╭─ Material for this task

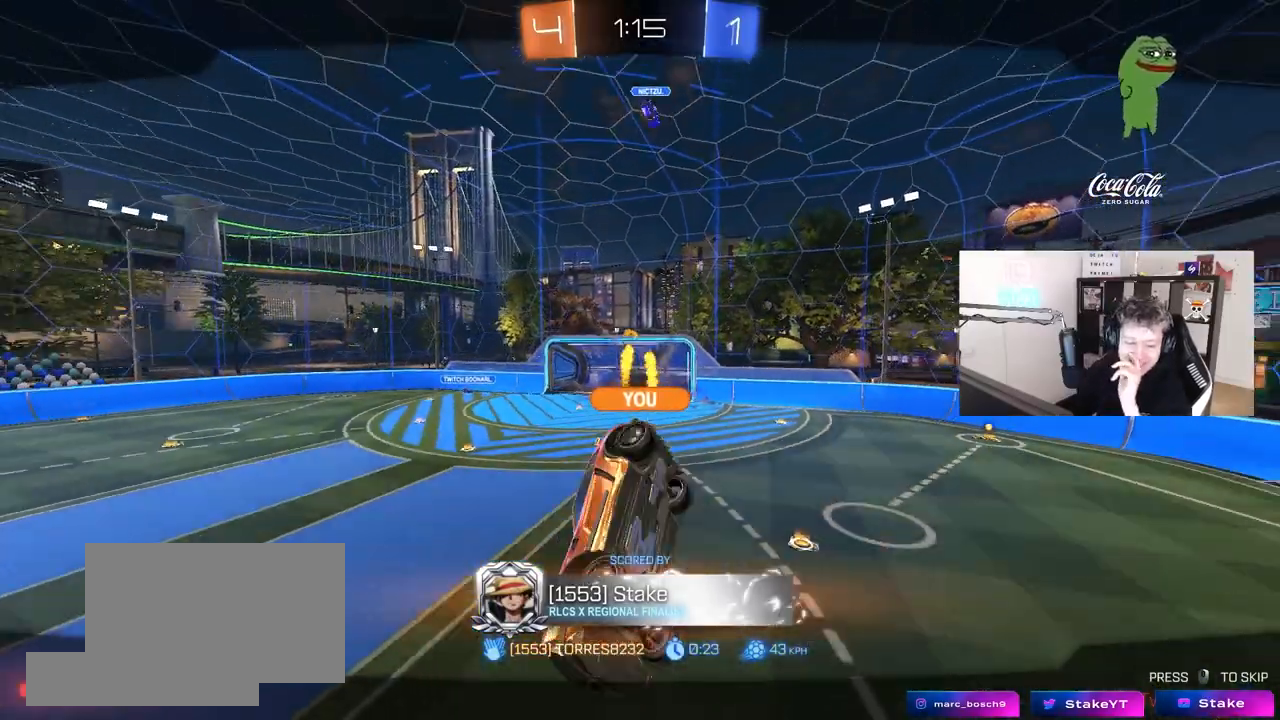
{"keys": [], "mouse": [], "mouse_move": "down", "events": []}
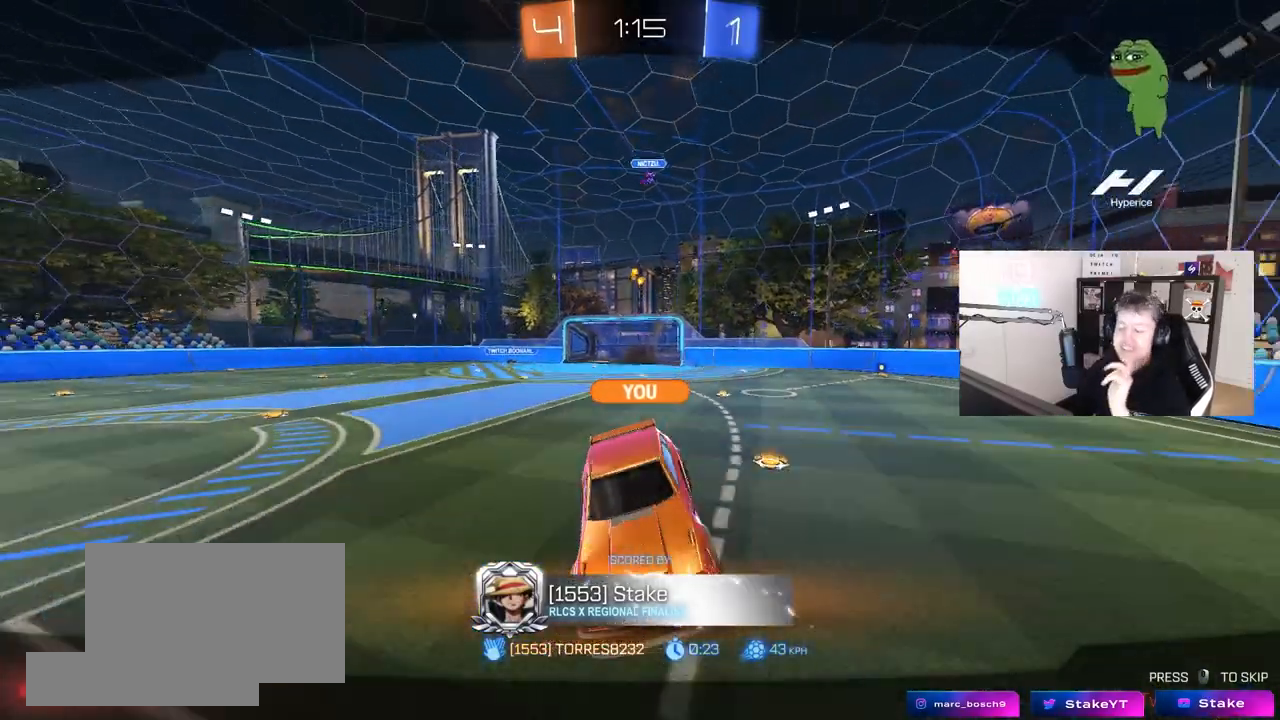
{"keys": [], "mouse": [], "mouse_move": "still", "events": []}
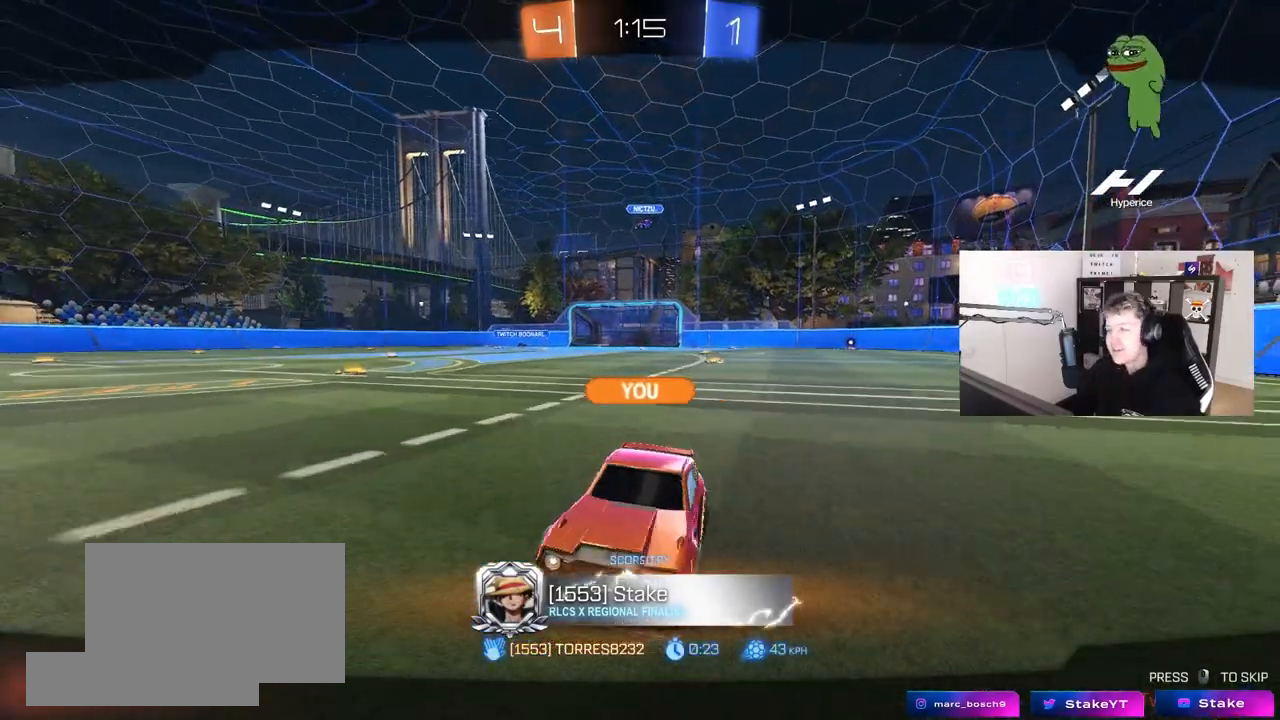
{"keys": ["tab"], "mouse": [], "mouse_move": "still", "events": [[283, "tab", "down"]]}
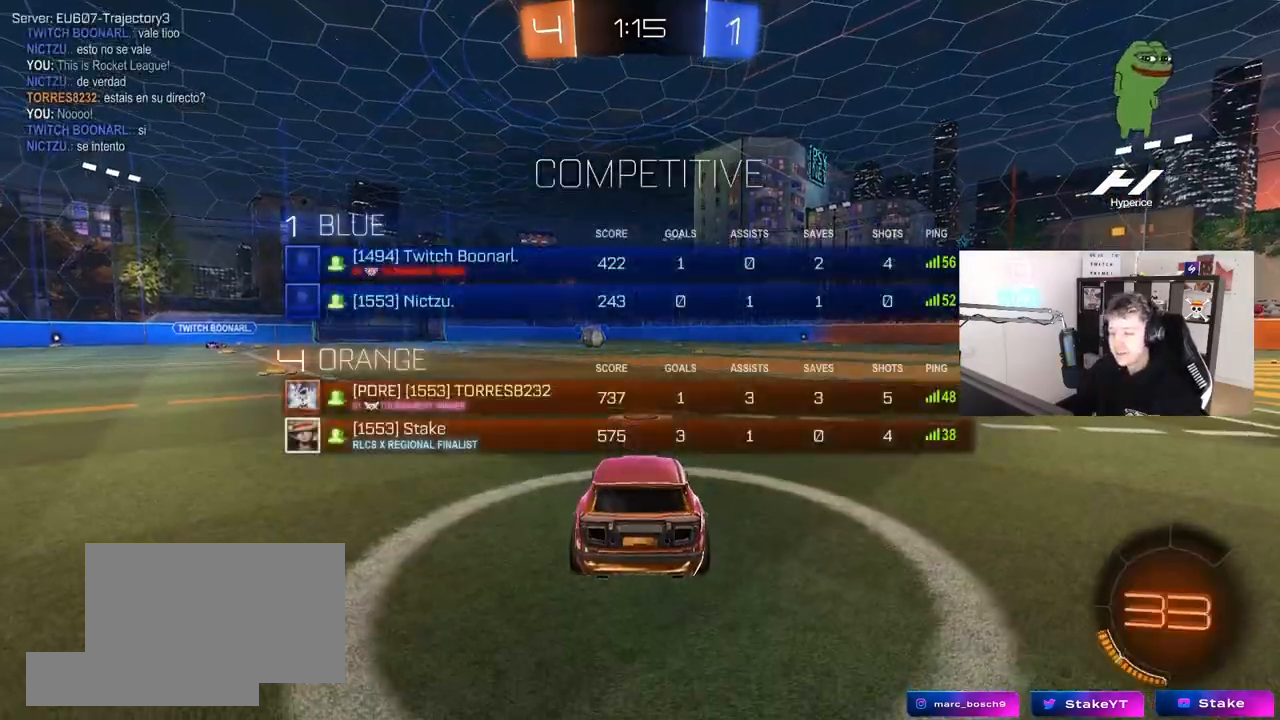
{"keys": ["tab"], "mouse": [], "mouse_move": "up", "events": [[17, "tab", "up"], [200, "mouse_wheel", "down"], [200, "tab", "down"], [383, "mouse_wheel", "up"]]}
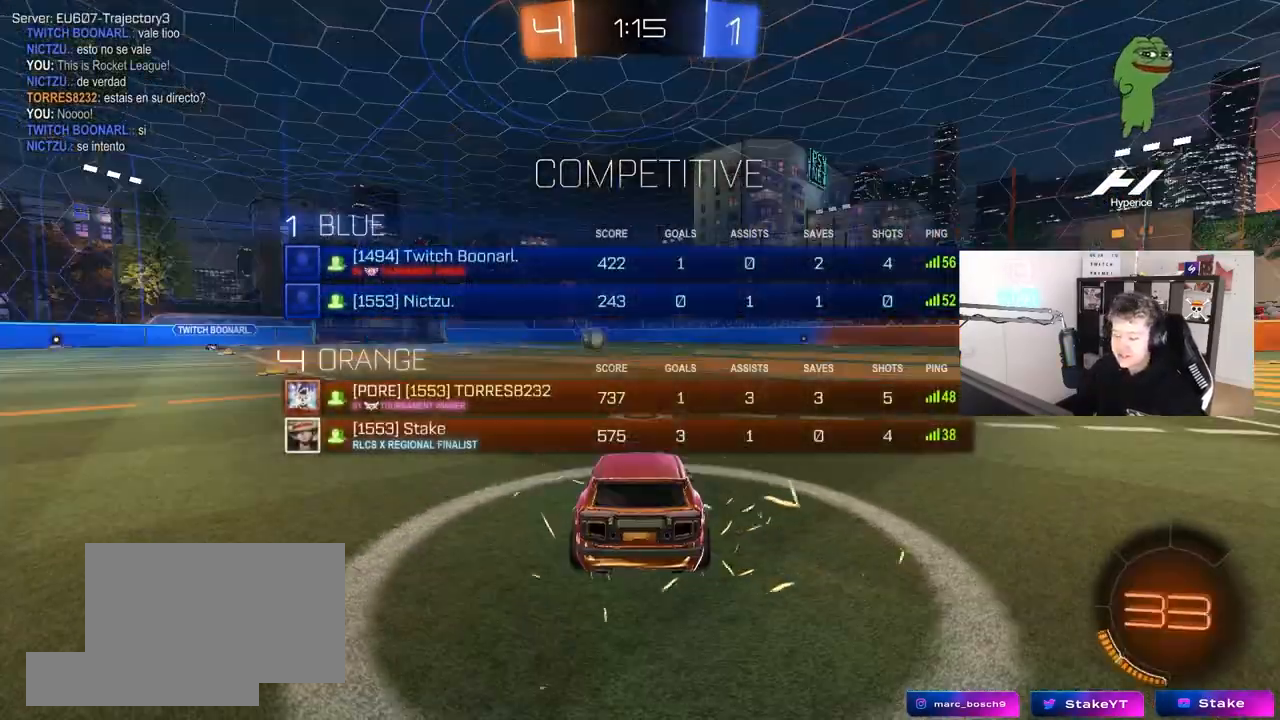
{"keys": [], "mouse": [], "mouse_move": "right", "events": [[33, "tab", "up"], [217, "mouse_wheel", "down"], [400, "mouse_wheel", "up"]]}
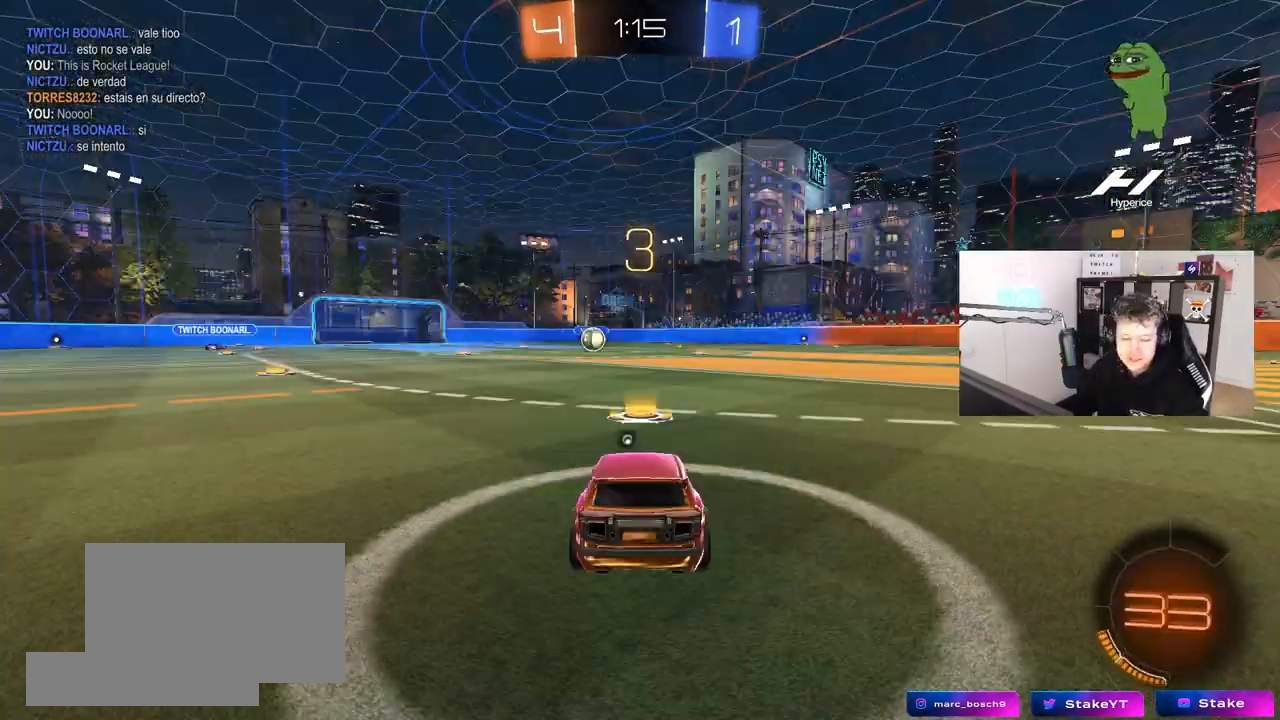
{"keys": ["x"], "mouse": ["left"], "mouse_move": "left", "events": [[83, "mouse_left", "down"], [283, "z", "down"], [367, "x", "down"], [417, "z", "up"]]}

╰─

> _Instructions for the task_
What you return must match the records letter for letter, except that the pictures stay out.

> _Exercise output_
{"keys": [], "mouse": [], "mouse_move": "down", "events": []}
{"keys": [], "mouse": [], "mouse_move": "still", "events": []}
{"keys": ["tab"], "mouse": [], "mouse_move": "still", "events": [[283, "tab", "down"]]}
{"keys": ["tab"], "mouse": [], "mouse_move": "up", "events": [[17, "tab", "up"], [200, "mouse_wheel", "down"], [200, "tab", "down"], [383, "mouse_wheel", "up"]]}
{"keys": [], "mouse": [], "mouse_move": "right", "events": [[33, "tab", "up"], [217, "mouse_wheel", "down"], [400, "mouse_wheel", "up"]]}
{"keys": ["x"], "mouse": ["left"], "mouse_move": "left", "events": [[83, "mouse_left", "down"], [283, "z", "down"], [367, "x", "down"], [417, "z", "up"]]}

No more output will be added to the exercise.